Personal privacy advocates (and all lawyers who work in-house) will abhor this idea. I’m not an advocate either, but the idea has First Amendment rights.
According to the Economist, May 15, 2010 at 69, a company that provides remote workers – telecommuters by computer – has “developed tools that let employers check on work being done out of their sight.” The company, oDesk, includes software “that takes a screenshot of a worker’s desktop every hour, combining them to form a ‘work diary.’”

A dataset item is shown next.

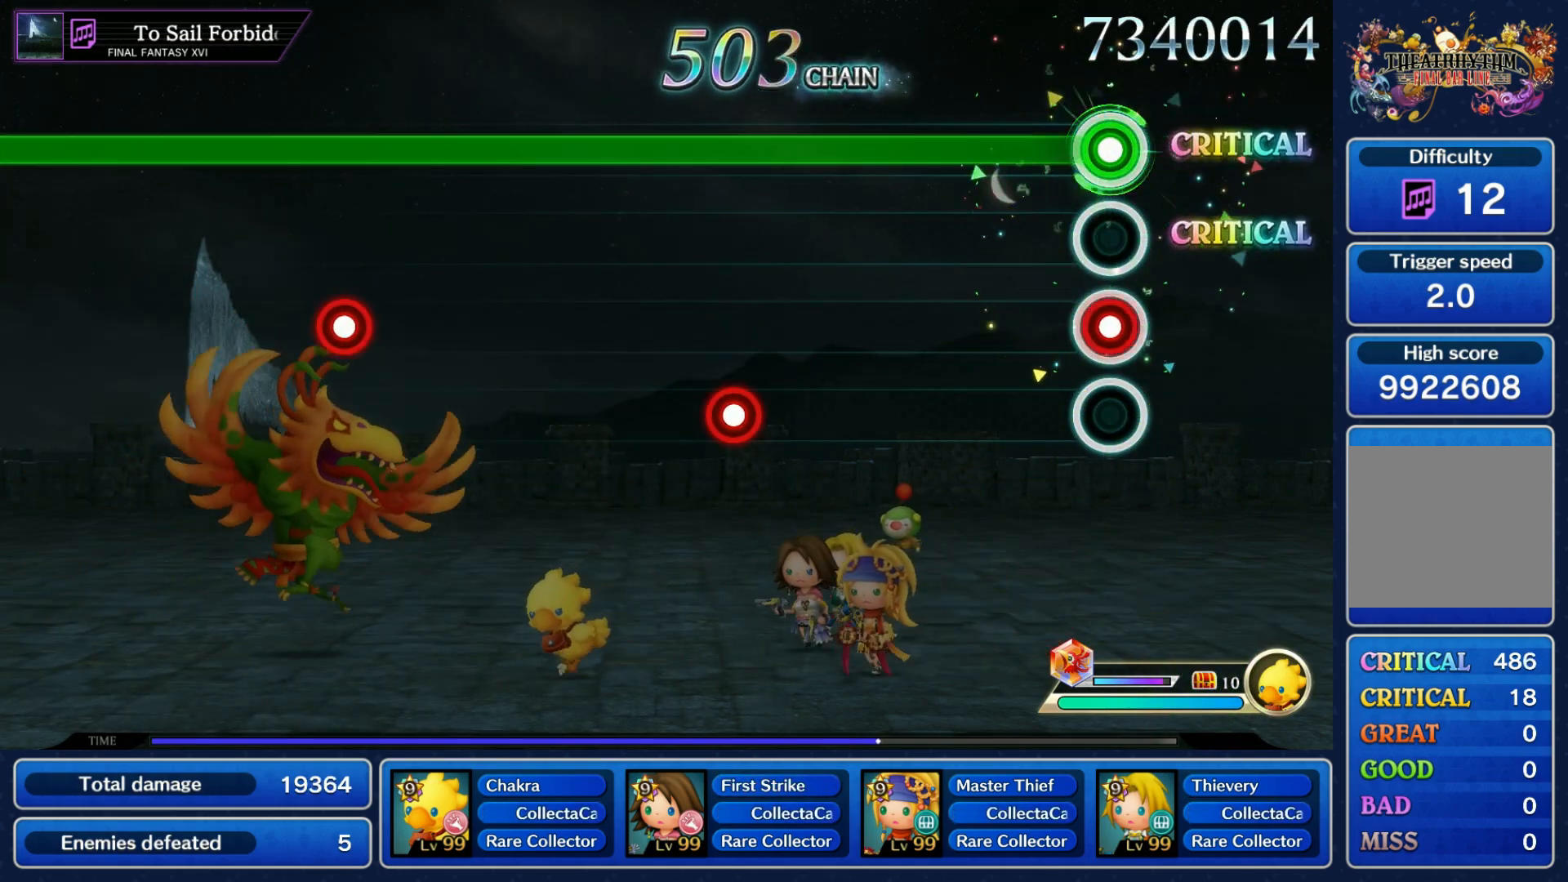
{"dt_ms": 500, "buttons": ["L1", "R1"], "left_stick": "center", "right_stick": "center", "events": [[117, "R1", "up"], [433, "R1", "down"]]}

Images of stored screenshots conjured up the idea of a law department that randomly took them and searched them with software that identifies what client the work on the screen covered. Precision would not be necessary with enough random shots and plausible algorithms for determining the likely client group being served. Documents and email would be relatively easy to match to a specific client group; other screen shots would be ambiguous. With enough samples of screenshots and sophisticated recognition software, there would be no need for time-tracking by the attorneys.
If that were not enough invasiveness, other oDesk software “measures overall time spent using a keyboard and mouse.” Keystroke data might loosely supplement the identification process. If certain words were associated with certain clients, the links would be clearer. This is an idea at once entrepreneurial, ingenious, effective, and egregious – but my guess is that it will not happen until global warming cools (See my post of Feb. 9, 2009: business opportunities discussed on this blog with 12 references and one metapost.).